I find this post very interesting, though I'm not sure you have the right explanation. Recent work has (supposedly) put limits of sea level rise due to polar ice melting at 11 mm/ 20 years. (See http://www.bbc.co.uk/news/science-environment-20543483). So, what mechanism, related to global warming, would essentially suck water out of land and lakes, eventually depositing it in the oceans??

Here's an alternative idea, which I'm confident you will reject. :-) Dr. LaViolette has developed a theory, called subquantum kinetics, that predicts continual creation, that occurs preferentially where massive bodies have already developed. Continual creation should (using intuitive arguments; I've calculated nothing) raise the bottom of oceans further than land which is farther from earth's center. The sea bottom has less weight to push up against, than the earth's crust under land at a shoreline, at the same radial distance from the center of the earth, as the ocean bottom.

The earth's rotational period is 17 milliseconds longer than a century ago, so something is slowing it up. I have no idea about whether or not tidal forces can account for this, completely.

Subquantum kinetics has a number of experimental confirmations.(See http://etheric.com/LaViolette/Predict2.html). Some physicist has said that LaViolette deserves "2 Nobel prizes", for his discovery (via subquantum mechanics) of the mass-luminosity relationship extending to planets.
(http://blog.hasslberger.com/docs/PioneerEffect.pdf).

17. " And you don't need to measure the sea level at lots of places in the whole world. One place, ... is enough."

'Vertical velocities show present-day uplift (∼10 mm/yr) near Hudson Bay, the site of thickest ice at the last glacial maximum.'
http://www.agu.org/pubs/crossref/2007/2006GL027081.shtml

'large parts of New Orleans are subsiding more than 10 mm/year, and so they see a much higher rate of sea level rise that has nothing to do with climate change.'

18. Dear Metamars, the sea level measures a different kind of "global mean temperature", one that only counts the heat in the ocean but also counts it with the appropriate weight - the volume of water that is involved - and that may be differently affected by the phase transitions, and so on.

So there's not a necessary "contradiction" between the fact that the sea level was going up uniformly even between the 1940s and 1970s while the "global mean temperature" from weather stations was not. The latter is being constantly revised, so while people used to talk about significant cooling between the 1940s and 1970s, they try to erase it today. It may be fudging of the data or not. I have mixed feelings about it.

_ _ _ _ _

## SET PROBLEM A:
Rewrite the records from the line containing "Page size: 1275x1650." through the end of the records, inclusive, substituting "copy out" for "transcribe" and keeping everything else unchanged.
The text and the records come from unrelated sources.

_ _ _ _ _

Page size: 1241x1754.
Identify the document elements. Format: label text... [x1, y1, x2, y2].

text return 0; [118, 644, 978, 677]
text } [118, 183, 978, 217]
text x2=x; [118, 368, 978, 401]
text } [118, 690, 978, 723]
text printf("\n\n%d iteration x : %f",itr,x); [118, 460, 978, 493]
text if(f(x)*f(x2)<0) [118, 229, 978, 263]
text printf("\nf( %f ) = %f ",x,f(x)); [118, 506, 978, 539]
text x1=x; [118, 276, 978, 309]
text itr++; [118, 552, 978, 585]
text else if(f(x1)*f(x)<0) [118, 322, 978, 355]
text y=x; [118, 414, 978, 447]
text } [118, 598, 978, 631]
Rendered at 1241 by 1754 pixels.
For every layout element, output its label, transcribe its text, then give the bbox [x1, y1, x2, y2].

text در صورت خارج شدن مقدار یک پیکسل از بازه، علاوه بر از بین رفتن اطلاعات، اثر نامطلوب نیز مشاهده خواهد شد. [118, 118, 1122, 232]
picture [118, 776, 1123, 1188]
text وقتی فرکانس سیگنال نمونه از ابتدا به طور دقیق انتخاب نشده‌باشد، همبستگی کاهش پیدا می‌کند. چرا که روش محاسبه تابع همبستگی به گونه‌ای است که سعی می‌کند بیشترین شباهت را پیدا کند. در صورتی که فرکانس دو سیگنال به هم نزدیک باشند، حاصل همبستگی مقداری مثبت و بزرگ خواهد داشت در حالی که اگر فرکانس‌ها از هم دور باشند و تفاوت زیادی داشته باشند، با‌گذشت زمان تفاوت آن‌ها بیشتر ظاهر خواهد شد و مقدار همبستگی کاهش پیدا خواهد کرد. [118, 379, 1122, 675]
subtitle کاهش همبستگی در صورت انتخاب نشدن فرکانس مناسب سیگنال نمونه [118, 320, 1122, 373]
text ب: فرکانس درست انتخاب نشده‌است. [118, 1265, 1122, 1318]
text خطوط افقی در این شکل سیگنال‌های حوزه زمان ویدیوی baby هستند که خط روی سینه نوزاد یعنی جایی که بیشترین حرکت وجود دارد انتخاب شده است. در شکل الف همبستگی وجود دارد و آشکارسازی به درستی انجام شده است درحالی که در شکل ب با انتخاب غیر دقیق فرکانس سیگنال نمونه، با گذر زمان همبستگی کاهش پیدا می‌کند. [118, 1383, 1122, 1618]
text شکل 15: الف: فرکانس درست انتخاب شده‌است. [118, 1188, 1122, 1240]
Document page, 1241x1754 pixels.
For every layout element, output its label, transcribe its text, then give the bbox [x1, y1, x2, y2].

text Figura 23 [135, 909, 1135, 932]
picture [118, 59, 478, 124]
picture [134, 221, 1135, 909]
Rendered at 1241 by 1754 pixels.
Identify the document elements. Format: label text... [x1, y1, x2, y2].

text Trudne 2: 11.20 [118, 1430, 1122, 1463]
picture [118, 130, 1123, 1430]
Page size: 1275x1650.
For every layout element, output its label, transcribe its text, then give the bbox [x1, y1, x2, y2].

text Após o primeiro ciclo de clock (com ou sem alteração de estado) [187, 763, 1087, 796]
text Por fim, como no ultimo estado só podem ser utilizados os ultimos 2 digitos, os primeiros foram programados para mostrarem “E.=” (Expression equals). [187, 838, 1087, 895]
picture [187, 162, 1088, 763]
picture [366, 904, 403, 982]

_ _ _ _ _

## SET PROBLEM B:
Continue the sea level discussion from where it stops.

## EXERCISE RESULT A:
Page size: 1275x1650.
For every layout element, output its label, copy out its text, then give the bbox [x1, y1, x2, y2].

text Após o primeiro ciclo de clock (com ou sem alteração de estado) [187, 763, 1087, 796]
text Por fim, como no ultimo estado só podem ser utilizados os ultimos 2 digitos, os primeiros foram programados para mostrarem “E.=” (Expression equals). [187, 838, 1087, 895]
picture [187, 162, 1088, 763]
picture [366, 904, 403, 982]

## EXERCISE RESULT B:
But whatever is the answer, the measurement of the sea level at any place I mentioned - New York, Boston, San Francisco, London, Seattle - seems much less controversial and there's no room for correction. And the answer seems much more natural - linear growth. It surely says something about the temperature or heat of the oceans and "some kind" of the global mean temperature, too. Because there's no room for controversies and revisions, it seems like a less controversial measure to me. One knows that 30 cm sea level rise corresponds to 0.6 deg C of global mean temperature or so - we roughly know the scaling - but the sea level actually knows much more accurate information about the acceleration (more precisely, the lack of it so far).

I have doubts that sucking of water from land and lakes is a significant contributor to changes of the sea level.

Is continual creation meant to contradict mass conservation laws? Thanks but in that case, i will leave it to others haha.

19. It wouldn't be so unfortunate if the world's governments realised the best approach is trillions for fundamental physics research, the biggest scientific project in history - to understand microscopic reality.

This would almost surely lead to brilliant energy generation ideas.

But no, the governments favour schemes that a 5 five old can understand - sea, sun and wind - probably because that's the level of understanding of most of the politicians involved.

20. The Manhattan Schist is solid but even it can move up or down (or tilt) in response to flows within the earth’s mantle and I think it does. Several months ago I looked into the various studies (right down to the raw data) of sea level changes and their causative phenomena. I concluded that the rise rate is 1.7 +/- 0.4 mm/year. Land levels generally move up and down roughly +/- 1 mm/year everywhere but the local rate can be much greater. Tidal gauge data, therefore, need careful analysis but it is the most reliable measurement method. Melting land ice contributes 1/3 to the rise rate while thermal expansion accounts for the remaining 2/3. I am pretty sure that the Manhattan Schist (at least on the southern end of your island) is subsiding at about 1 mm/year. The nearest tidal gauge to my home is on the shore of San Pablo Bay and it shows a steady rise rate of 1.8 mm/year.

I am in agreement with Lubos on the acceleration question. There is zero evidence for acceleration and anything more than a slight acceleration is implausible. In the year 2100 our seas will be 5-7 inches deeper than they are now and there is nothing we can do about it. It is unlikely that a total and immediate cessation of all fuel burning would have a measureable effect on sea levels in 2100 unless a much more precise measurement method is developed.

21. It wasn’t called smog a century ago. Herb Caen, a San Francisco Chronicle columnist coined the term about fifty years ago. He was disparaging LA, which was extremely “smoggy" at the time.

22. Here is a longer video from youtube:

Why bother about making breakthroughs in any field of science (except perhaps botany) when you can so easily make people keep you supplied with apples and bananas?! ;-)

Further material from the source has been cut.